| Action item |
Return the data exactly, but only from the line containing "focal_35mm: 48" through its last line.

| Study material |

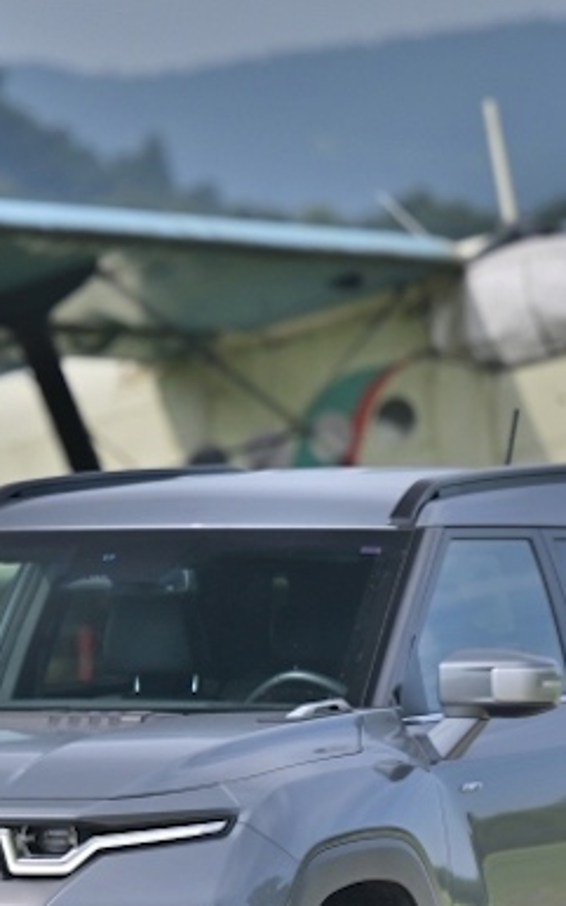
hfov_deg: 3.5
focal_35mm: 374
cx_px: 153
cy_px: 505
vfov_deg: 5.6
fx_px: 9237
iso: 640
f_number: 2.8
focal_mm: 135
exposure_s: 1/10000
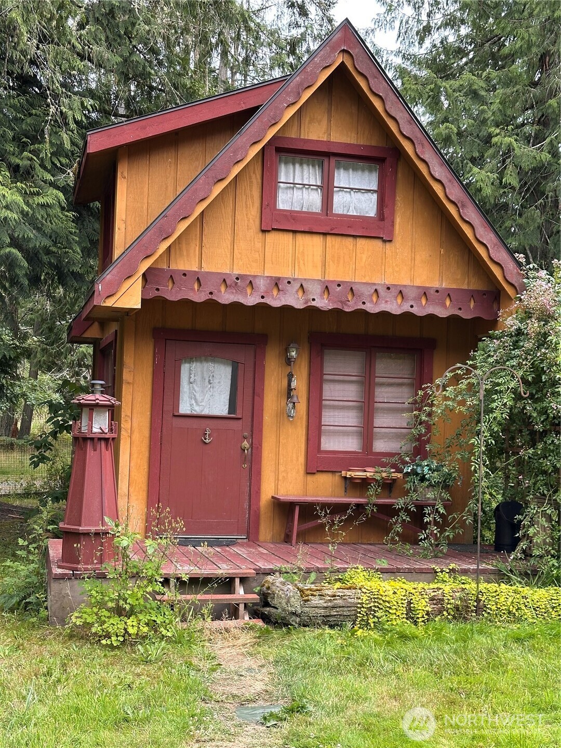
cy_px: 374
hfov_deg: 30.3
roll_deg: -2.8
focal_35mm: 48
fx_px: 1037
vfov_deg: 39.7
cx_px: 280
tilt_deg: +1.3
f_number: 1.78
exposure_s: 1/172
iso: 64
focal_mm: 6.86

| Output for this exercise |
focal_35mm: 48
fx_px: 1037
vfov_deg: 39.7
cx_px: 280
tilt_deg: +1.3
f_number: 1.78
exposure_s: 1/172
iso: 64
focal_mm: 6.86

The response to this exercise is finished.